End of incident: I started to realize that I didn’t want to become the personality of the bully I thought of myself and I wasn’t pictured like that. I did not know the reasons of Dany making that maybe it wasn’t her maybe it was her friends telling her to do that. I decided to open the door and see where Dany was. I found her laying down in a brown comfy couch.  I sat with her and decided to ask her a question that I found necessary to tell her.


“Dany why are you like that to me, because for it seems like you are punching me right in the heart I had never felt like that with you, and I would like to fix it”,


“Well the truth was that I was in peer pressure by my friend Amy and she told me horrible things about you that I don’t know why I fell for those lies, if I know you more than anyone else.” She replied.


“Don’t worry Dany but I will like for you and me to be best friends again like old times and have the adventures and fun things we had.” I knew this was the words I wanted to end up saying to her and the words that I hoped made a difference in our relationship.  The next days dany was a little mad at Amy for what she had said of her cousin, but that never stopped us from having a blast every Sunday. Knowing nothing and no one could cut our friendship.
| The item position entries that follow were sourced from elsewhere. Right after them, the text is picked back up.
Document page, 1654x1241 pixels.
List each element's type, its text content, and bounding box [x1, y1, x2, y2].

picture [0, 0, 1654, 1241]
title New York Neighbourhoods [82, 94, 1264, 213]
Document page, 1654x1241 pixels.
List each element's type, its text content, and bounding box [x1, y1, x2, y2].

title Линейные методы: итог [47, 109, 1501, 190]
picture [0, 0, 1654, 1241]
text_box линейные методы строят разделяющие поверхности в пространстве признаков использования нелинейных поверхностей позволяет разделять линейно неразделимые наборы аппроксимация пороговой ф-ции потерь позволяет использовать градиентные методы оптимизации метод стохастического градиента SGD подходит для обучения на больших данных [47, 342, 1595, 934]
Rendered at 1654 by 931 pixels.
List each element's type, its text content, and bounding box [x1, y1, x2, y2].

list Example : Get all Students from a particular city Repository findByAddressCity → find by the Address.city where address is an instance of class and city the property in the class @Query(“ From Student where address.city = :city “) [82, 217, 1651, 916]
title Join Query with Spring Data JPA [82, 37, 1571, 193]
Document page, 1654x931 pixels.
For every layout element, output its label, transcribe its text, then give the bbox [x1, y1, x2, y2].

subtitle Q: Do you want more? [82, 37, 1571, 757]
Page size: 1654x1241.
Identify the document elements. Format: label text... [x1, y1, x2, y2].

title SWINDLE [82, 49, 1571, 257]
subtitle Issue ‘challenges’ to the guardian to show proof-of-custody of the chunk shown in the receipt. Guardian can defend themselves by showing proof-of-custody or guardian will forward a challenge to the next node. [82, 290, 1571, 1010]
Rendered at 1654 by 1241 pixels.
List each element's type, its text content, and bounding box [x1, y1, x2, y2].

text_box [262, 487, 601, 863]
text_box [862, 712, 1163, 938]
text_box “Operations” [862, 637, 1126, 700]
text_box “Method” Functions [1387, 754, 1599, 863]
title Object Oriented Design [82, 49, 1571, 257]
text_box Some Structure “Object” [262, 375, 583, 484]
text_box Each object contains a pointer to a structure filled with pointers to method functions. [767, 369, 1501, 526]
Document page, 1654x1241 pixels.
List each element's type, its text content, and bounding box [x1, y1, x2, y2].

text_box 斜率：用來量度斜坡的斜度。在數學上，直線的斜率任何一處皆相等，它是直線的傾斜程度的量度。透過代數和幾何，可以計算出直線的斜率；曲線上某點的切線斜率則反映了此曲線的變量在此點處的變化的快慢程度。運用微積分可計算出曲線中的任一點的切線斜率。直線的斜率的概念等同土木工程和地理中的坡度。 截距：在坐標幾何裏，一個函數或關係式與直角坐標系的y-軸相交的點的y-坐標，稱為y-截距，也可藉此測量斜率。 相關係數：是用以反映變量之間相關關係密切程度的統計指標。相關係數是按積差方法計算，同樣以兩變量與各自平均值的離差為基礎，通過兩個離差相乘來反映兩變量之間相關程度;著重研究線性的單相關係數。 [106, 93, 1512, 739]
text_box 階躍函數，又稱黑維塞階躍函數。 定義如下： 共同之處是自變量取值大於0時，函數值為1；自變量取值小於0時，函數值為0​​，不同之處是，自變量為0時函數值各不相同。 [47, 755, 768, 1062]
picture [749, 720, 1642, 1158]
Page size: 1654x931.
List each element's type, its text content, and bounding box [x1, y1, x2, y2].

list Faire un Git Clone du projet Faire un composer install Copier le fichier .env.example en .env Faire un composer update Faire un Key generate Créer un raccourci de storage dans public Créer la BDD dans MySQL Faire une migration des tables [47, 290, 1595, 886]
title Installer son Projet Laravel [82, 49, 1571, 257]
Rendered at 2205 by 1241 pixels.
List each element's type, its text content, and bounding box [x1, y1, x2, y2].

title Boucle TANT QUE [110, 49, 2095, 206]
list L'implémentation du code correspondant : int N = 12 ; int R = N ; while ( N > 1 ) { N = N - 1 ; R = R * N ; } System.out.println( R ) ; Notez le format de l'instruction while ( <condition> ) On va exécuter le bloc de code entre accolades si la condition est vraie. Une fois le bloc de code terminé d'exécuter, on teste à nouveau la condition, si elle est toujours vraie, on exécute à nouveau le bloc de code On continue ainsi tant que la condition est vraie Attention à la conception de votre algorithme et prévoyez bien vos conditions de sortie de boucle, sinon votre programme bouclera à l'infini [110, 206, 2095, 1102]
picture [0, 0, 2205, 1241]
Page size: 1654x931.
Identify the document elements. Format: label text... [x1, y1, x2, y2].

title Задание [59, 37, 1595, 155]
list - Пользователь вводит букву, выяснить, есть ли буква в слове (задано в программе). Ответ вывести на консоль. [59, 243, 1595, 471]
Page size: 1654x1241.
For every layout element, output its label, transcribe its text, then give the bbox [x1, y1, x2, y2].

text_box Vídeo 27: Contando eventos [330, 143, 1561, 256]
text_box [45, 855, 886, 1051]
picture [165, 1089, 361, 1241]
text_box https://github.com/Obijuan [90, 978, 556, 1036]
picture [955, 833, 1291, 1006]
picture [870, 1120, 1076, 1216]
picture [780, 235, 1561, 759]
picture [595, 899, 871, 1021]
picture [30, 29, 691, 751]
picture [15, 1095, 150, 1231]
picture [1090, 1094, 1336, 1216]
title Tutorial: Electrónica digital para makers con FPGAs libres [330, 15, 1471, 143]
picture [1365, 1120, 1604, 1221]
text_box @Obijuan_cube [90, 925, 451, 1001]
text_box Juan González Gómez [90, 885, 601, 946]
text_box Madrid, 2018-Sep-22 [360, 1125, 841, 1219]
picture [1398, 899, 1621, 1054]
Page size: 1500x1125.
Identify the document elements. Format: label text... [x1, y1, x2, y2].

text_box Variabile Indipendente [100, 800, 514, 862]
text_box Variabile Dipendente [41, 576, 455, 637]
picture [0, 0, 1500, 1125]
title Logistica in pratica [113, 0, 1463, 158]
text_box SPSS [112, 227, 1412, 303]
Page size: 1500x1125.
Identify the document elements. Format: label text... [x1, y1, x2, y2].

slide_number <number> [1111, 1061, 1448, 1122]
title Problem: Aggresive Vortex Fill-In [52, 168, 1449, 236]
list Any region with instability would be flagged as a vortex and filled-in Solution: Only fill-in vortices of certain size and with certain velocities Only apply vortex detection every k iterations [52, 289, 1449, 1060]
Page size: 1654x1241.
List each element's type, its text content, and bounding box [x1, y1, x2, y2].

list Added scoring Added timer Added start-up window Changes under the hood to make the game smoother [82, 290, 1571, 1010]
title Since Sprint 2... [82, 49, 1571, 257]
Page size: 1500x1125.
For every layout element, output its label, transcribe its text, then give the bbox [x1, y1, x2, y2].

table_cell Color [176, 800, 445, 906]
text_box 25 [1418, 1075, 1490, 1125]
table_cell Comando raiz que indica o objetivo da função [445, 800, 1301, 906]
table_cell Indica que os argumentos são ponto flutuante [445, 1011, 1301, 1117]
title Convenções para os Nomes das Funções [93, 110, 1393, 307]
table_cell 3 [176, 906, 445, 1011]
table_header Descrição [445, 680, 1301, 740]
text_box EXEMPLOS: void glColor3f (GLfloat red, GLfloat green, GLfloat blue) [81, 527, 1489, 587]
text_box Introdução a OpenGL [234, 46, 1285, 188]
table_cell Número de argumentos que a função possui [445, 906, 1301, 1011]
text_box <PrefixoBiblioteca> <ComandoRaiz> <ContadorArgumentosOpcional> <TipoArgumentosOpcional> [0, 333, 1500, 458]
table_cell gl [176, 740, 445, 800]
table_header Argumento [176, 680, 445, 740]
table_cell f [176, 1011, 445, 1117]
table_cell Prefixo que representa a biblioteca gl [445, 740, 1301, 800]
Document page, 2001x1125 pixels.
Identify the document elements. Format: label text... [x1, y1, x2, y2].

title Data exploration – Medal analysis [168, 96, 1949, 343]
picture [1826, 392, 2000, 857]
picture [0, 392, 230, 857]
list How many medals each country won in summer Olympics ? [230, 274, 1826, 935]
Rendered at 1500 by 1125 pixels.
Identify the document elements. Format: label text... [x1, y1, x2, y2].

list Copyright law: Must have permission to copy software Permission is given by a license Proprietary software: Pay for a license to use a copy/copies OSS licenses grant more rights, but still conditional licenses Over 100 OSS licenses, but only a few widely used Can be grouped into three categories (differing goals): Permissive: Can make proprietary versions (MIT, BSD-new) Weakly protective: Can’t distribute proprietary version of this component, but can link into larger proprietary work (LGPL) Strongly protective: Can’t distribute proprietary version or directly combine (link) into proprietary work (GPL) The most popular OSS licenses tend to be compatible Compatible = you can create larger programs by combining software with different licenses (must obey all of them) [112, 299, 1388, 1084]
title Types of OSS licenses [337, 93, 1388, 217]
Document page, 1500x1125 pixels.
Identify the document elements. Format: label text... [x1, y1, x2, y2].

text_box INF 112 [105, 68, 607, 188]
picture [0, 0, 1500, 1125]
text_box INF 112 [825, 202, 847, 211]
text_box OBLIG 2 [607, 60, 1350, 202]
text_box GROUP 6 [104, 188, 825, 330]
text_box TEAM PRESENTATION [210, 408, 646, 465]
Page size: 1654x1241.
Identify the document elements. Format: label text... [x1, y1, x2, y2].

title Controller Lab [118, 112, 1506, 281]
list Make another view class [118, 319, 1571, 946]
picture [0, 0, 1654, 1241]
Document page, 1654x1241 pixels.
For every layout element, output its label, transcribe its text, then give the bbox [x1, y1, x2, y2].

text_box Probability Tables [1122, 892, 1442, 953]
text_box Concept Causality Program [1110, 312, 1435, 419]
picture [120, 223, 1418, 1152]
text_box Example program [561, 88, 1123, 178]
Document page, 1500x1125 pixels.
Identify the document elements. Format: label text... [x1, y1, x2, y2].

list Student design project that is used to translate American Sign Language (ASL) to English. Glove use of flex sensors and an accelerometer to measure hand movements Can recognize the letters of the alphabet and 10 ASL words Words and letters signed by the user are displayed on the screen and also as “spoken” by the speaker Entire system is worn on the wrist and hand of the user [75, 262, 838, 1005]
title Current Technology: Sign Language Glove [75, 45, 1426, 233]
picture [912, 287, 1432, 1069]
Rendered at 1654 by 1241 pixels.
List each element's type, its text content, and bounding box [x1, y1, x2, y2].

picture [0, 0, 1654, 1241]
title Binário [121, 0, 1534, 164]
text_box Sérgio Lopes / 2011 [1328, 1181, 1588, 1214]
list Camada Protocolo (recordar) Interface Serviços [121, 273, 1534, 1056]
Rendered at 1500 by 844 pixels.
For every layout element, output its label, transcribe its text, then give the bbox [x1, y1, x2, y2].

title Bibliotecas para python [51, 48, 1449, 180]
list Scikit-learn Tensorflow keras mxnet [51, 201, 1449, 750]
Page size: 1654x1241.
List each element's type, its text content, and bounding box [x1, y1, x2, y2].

Reflection:  Sometimes You don’t have to react the way you do in certain things. For me Dany is a friend that I would never loose she is my cousin, my friend, my “sister”, The most important she is the person that makes my world complete every day. From the part of Dany you should never believe lies that you know are false never fall in peer pressure because you are afraid to fit in you would never have true friends if they make you say those things or act that way to someone, because if should have put yourself in someone’s else shoes you could have felt the pain they feel every time something hurtful comes out of your mouth. You should never overreact at a problem if you don’t know the reason why it happened, and never break a friendship that once was the most valuable thing in your life.  Dany for me was the rainbow after  the storm, and Dany for me was the stars to my night and the ocean to my beach.